Article

Telemedicine May Reduce CV-Related Mortality Risk in Patients with Heart Failure

Author(s):

These reductions were only observed in short-term follow-up and were driven by early reductions within 12 months of telemedicine intervention.

Atul Anand, PhD

Atul Anand, PhD

Combined remote telemedicine monitoring and consultation might reduce short-term cardiovascular-related hospitalization and mortality risk among patients with heart failure compared with usual care, according to new findings.

However, this observed effect was not reported with simple remote access to a healthcare professional without additional monitoring data.

“These findings suggest a definite role for telemedicine in the management of heart failure, particularly in early treatment optimization, but the value is less clear for long-term management strategy and other cardiovascular diseases,” wrote study author Dr Atul Anand, British Heart Foundation Center for Cardiovascular Science, University of Edinburgh.

Digital health interventions (DHIs) have the ability to transform the diagnosis and management of chronic cardiovascular conditions and saw a rapid adoption during the COVID-19 pandemic. Anand and colleagues performed a systematic review and meta-analysis of studies in which the effectiveness of telemedicine interventions for the management of patients with cardiovascular conditions was reported.

They searched PubMed, Scopus, and Cochrane Library from inception of the database to January 2021. They included any study that evaluated the effects of a telemedicine intervention on cardiovascular outcomes for individuals either at risk of cardiovascular disease (CVD) or with established CVD.

Primary outcomes were identified as cardiovascular-related mortality, followed by secondary outcomes including hospitalization secondary to cardiovascular causes, all-cause mortality, and all-cause hospitalization.

A total of 72 studies were included in the systematic review and included 127,869 participants who met eligibility criteria. The patients were 65% (n = 82,816) male and 35% (n = 45,051) female.

Then, 34 studies contributed data considered appropriate for meta-analysis and included a total of 13,269 participants (65% male [n = 8629] and 35% female [n = 4640]).
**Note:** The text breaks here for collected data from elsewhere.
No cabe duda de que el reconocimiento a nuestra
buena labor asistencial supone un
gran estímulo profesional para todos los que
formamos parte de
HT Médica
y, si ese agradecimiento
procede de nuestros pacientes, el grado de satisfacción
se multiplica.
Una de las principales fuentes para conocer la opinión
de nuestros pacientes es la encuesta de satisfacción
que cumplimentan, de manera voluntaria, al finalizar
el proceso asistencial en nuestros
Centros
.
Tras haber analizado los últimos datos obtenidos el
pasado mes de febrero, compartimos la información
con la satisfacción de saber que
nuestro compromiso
From this population, 6620 (50%) were assigned to telemedicine and 6649 (50%) received usual clinical care.

The data suggest combined remote monitoring and consultation was associated with a reduced risk of cardiovascular-related mortality in heart failure patients (risk ratio [RR], 0.83; 95% confidence interval [CI], 0.70 - 0.99; P = .036).

There was no overall benefit observed in cardiovascular mortality risk in three studies using remote consultation techniques alone (n = 572; RR, 0.97, 95% CI, 0.63 - 1.47).
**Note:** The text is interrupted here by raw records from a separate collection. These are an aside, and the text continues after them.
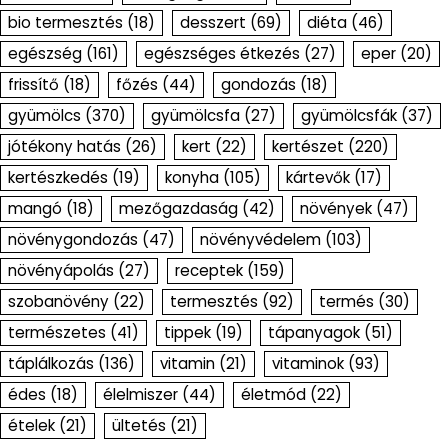
bio termesztés
(18)
desszert
(69)
diéta
(46)
egészség
(161)
egészséges étkezés
(27)
eper
(20)
frissítő
(18)
főzés
(44)
gondozás
(18)
gyümölcs
(370)
gyümölcsfa
(27)
gyümölcsfák
(37)
jótékony hatás
(26)
kert
(22)
kertészet
(220)
kertészkedés
(19)
konyha
(105)
kártevők
(17)
mangó
(18)
mezőgazdaság
(42)
növények
(47)
növénygondozás
(47)
növényvédelem
(103)
növényápolás
(27)
receptek
(159)
szobanövény
(22)
termesztés
(92)
termés
(30)
természetes
(41)
tippek
(19)
tápanyagok
(51)
táplálkozás
(136)
vitamin
(21)
vitaminok
(93)
édes
(18)
élelmiszer
(44)
életmód
(22)
ételek
(21)
ültetés
(21)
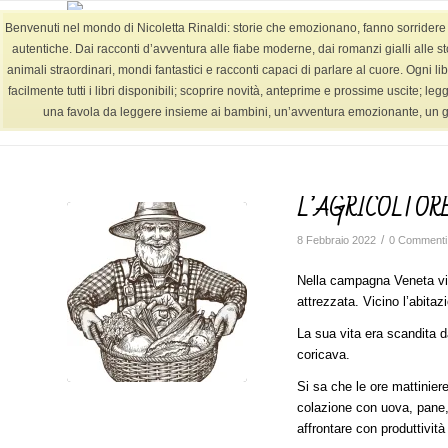
Benvenuti nel mondo di Nicoletta Rinaldi: storie che emozionano, fanno sorridere e l
autentiche. Dai racconti d’avventura alle fiabe moderne, dai romanzi gialli alle st
animali straordinari, mondi fantastici e racconti capaci di parlare al cuore. Ogni lib
facilmente tutti i libri disponibili; scoprire novità, anteprime e prossime uscite; le
BLOG
una favola da leggere insieme ai bambini, un’avventura emozionante, un giallo
L’AGRICOLTORE
/
8 Febbraio 2022
0 Commenti
Nella campagna Veneta viv
attrezzata. Vicino l’abitazi
La sua vita era scandita da
coricava.
Si sa che le ore mattinier
colazione con uova, pane,
affrontare con produttività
Moreover, telemedicine interventions combining remote monitoring and consultation were associated with a reduction in the risk of cardiovascular hospitalizations (RR, 0.71; 95% CI, 0.58 - 0.87; P = .0002).

Further, there were no significant changes in all-cause hospitalization risk following a telemedicine remote monitoring intervention (RR, 1.02 [95% CI, 0.94 - 1.10; P = .71) or mortality (RR, 0.90 [95% CI, 0.77 - 1.06); P = .23).

Investigators found small reductions for systolic blood pressure (mean difference, –3.59 [95% CI, -5.35 to -1.83] mm Hg; P <.0001) with the combination of remote monitoring and consultation in secondary prevention populations.

They suggested the average risk reduction of cardiovascular-related hospitalization (28%) in patients with heart failure had notable heterogeneity, with greatest reduction seen within 12 months or intervention and no effectiveness with longer follow-up.

“These results might suggest early gains from implementing telemedicine interventions in this group, but perhaps less success in patients with progressive or more advanced heart failure,” Anand added.

The study, “Efficacy of telemedicine for the management of cardiovascular disease: a systematic review and meta-analysis,” was published in The Lancet Digital Health.